Social media influencers, such as bloggers, YouTubers and Instagrammers in the UAE, are subject to value-added-tax (VAT) for the services rendered or products supplied in the country, according to the latest bulletin from the Federal Tax Authority (FTA)
VAT applies to instances where an influencer or artist is promoting a product in a blog or a video, promoting a business via a social media post. Any other online promotional activities performed on behalf of other businesses for a consideration may be subject to VAT as well.
Many freelancers working as an influencer or artist in the UAE have shot to fame in recent years, as social media usage has been on the rise in the Middle East region. Companies have also taken advantage of influencer marketing to gain more brand exposure.

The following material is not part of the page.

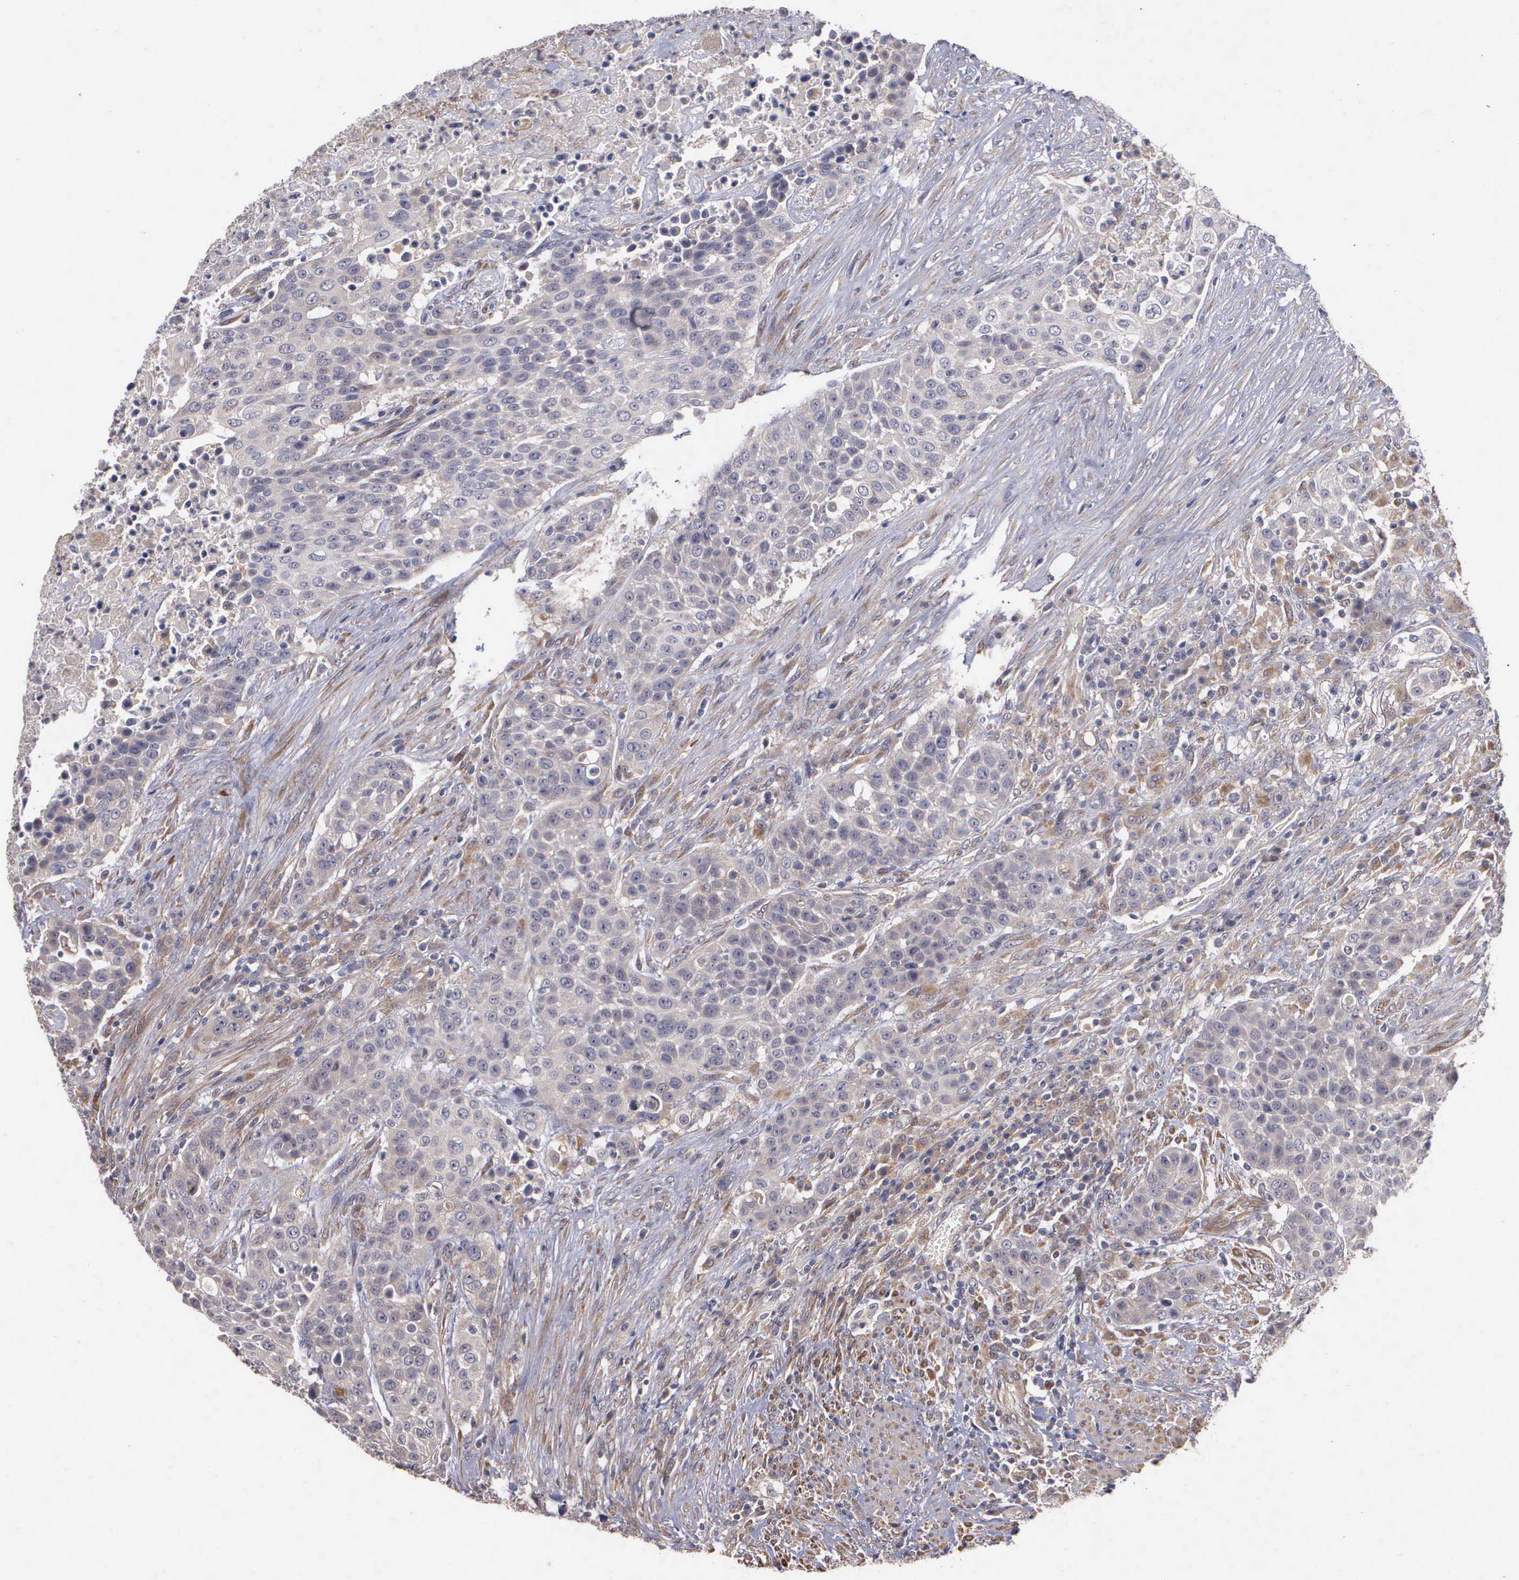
{"staining": {"intensity": "negative", "quantity": "none", "location": "none"}, "tissue": "urothelial cancer", "cell_type": "Tumor cells", "image_type": "cancer", "snomed": [{"axis": "morphology", "description": "Urothelial carcinoma, High grade"}, {"axis": "topography", "description": "Urinary bladder"}], "caption": "Histopathology image shows no significant protein positivity in tumor cells of urothelial cancer.", "gene": "RTL10", "patient": {"sex": "male", "age": 74}}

It was only recently when the UAE government required anyone engaged in influencer marketing to obtain a license. However, for some time, the rules haven’t been quite clear as to whether or not these influencers should also be subject to taxes for the payment they received in exchange for their services.
Those who make a lot of money are certainly required to register for VAT.
“If an artist and social media influencers, who make taxable supplies, are required to register for VAT, provided the value of their taxable supplies and imports in the last 12 months exceeded, or is expected to exceed in the next 30 days, the mandatory registration threshold of 375,000 dirhams,” FTA said.
“Artists and social media influencers may also voluntarily register for VAT if the value of their taxable supplies and imports or taxable expenses incurred in the last 12 months exceeded or is anticipated to exceed in the next 30 days, the voluntary registration threshold of 187,500 dirhams.”
However, the FTA said that no registration threshold is required if an artist or influencer does business with an “unregistered UAE-based individual or business”.
“Therefore, where an artist or [influencer]provides any services to such an unregistered recipient, they will be required to register for VAT in the UAE immediately and charge VAT on the supply,” the FTA aid.
VAT is also applicable even in cases where an artist or a social media influencer receives goods, such as a mobile phone or laptop, as payment for their services.
“Where the entirety or part of the consideration is non-monetary, the value of the supply is the monetary part plus the market value of the non-monetary part, less the VAT amount,” FTA noted.
“At the same time, where the person supplying the goods to the artist or [influencer] in exchange for services is registered for VAT, such person will also need to account for VAT on the supply of goods.”